As I got older, the more reckless behavior was abandoned but that didn't mean I was suddenly on a good path. I was always surprised at how complacent my friends were. Sure there is always that point in your life when you question the expected path of school, job, marriage, etc. but I was down right hostile towards it. I didn't want my life to be something that happened to me. The problem was that I was so busy not doing "what was expected" (because that would be me giving in) that I collected a few degrees, worked on tons of projects, had plenty of boyfriends and had nothing to show for it all. I had degrees (3 actually) but I never chose a specialty, I never focused on one thing in the hopes of becoming employable some day. I worked on other peoples projects. I helped them in any way I could, never made any money off of them and ultimately I was rewarded with a credit on a short that no one was going to see because the friend I was helping was only motivated in between coke binges. And the boys well I went through a string without once ever uttering the words "happy anniversary" "I want you to meet my mom" or "I love you." Everything about my life was chosen to not disrupt the life I told people I had. On the outside I just seemed like a busy girl who may seem a little scattered but that's just because I was working on something big and one day it would all make sense. I had a job that paid me way too much for doing way too little and my friends could probably more accurately be classified as bar acquaintances.
I was jolted out of that life by some unexpected events (isn't that always how it goes) and I thought to myself that there must be something to the life I had always rebelled against. So I got a job that had insurance and a retirement plan and I started dating a friend who was actually a good guy and by the 1 month mark was making plans for us to spend the weekend with his family. The relationship ended pretty quickly, it was too much too fast. I felt horrible that I had dragged a friend into that experiment especially since I knew better. For goodness sake he was actually still holding out hope that I would get past that "being an atheist thing." Eventually I settled on the idea of having my lady bits tended to but not really getting more involved. Those problems would take a back seat to other aspects of my life. That didn't last long though because I happened to find someone just as (if not more) damaged than I was. Circumstances threw us together and then we were dating and what followed is still confusing. I was going to be a different type of partner. In the past I would bolt at the slightest eye roll. Of course I went to the other extreme and just let myself put up with all sorts of crap, I also told myself not to believe the worst in people so despite my bullshit meter going off every other day I told myself to trust and believe what I was told. On the job front I have quickly realized that despite the insurance and "grown-up" up status it gives me I am on the perfect path to shooting myself in the head one day.

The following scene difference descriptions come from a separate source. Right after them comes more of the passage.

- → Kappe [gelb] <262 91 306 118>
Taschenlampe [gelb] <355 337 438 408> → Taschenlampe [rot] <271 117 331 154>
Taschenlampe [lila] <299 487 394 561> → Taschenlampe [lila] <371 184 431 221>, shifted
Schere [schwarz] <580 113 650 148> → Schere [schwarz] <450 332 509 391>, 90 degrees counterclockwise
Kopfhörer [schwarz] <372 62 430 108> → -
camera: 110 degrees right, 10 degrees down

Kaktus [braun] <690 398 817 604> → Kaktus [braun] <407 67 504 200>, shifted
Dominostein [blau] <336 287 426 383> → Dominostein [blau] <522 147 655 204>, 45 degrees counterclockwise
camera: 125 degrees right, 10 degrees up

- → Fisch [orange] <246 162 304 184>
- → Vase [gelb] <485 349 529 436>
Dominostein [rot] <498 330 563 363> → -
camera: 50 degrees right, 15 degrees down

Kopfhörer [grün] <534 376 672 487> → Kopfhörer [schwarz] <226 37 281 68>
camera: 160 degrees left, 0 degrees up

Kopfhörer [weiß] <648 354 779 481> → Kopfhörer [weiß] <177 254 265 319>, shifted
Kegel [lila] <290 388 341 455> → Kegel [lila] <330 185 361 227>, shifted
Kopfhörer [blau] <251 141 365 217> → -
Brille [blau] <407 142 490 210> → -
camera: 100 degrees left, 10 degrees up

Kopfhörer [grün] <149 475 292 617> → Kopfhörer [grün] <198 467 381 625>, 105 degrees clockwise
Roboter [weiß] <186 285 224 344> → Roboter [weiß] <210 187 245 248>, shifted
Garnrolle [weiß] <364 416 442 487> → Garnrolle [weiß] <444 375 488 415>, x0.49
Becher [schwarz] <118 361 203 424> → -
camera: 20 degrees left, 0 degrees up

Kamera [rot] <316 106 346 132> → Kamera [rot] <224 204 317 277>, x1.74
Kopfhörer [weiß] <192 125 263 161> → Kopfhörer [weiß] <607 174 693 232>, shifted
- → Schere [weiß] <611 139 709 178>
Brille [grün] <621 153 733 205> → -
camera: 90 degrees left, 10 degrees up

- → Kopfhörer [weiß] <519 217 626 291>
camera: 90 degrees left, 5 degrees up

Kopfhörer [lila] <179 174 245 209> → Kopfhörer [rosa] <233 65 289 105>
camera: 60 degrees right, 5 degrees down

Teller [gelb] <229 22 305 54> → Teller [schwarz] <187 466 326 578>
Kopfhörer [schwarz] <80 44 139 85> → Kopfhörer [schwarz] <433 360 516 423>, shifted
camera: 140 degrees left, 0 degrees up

So what to do? I'm bitching about everything aren't I? I know that this is my bed and I have made a great mess of it all by my self. This brings us back to the title question...I've tried on all these ways of being but I haven't tried just letting go and being true. The boy mentioned last was a bit of a catalyst, I decided I should be honest and even though I pussed out of really letting him know how I felt I still feel like it was a good thing. Especially if we ever hope to be friends one day, which would be great actually. The school thing is the shining light, I do know what I want out of that and I got myself on the road. The current snag is the job, I need something else. I am well aware that in this climate I should just be glad I have a job but I can't help wanting more. I guess what I am learning to do is combine my drive and passion from my younger years with the discipline and rational of the last couple years. So this me trying to be who I am, not who I think I should be. Which is great because life has just given me another curve ball. I don't know how it is going to handled but I hope I can do it in the most honest way I can.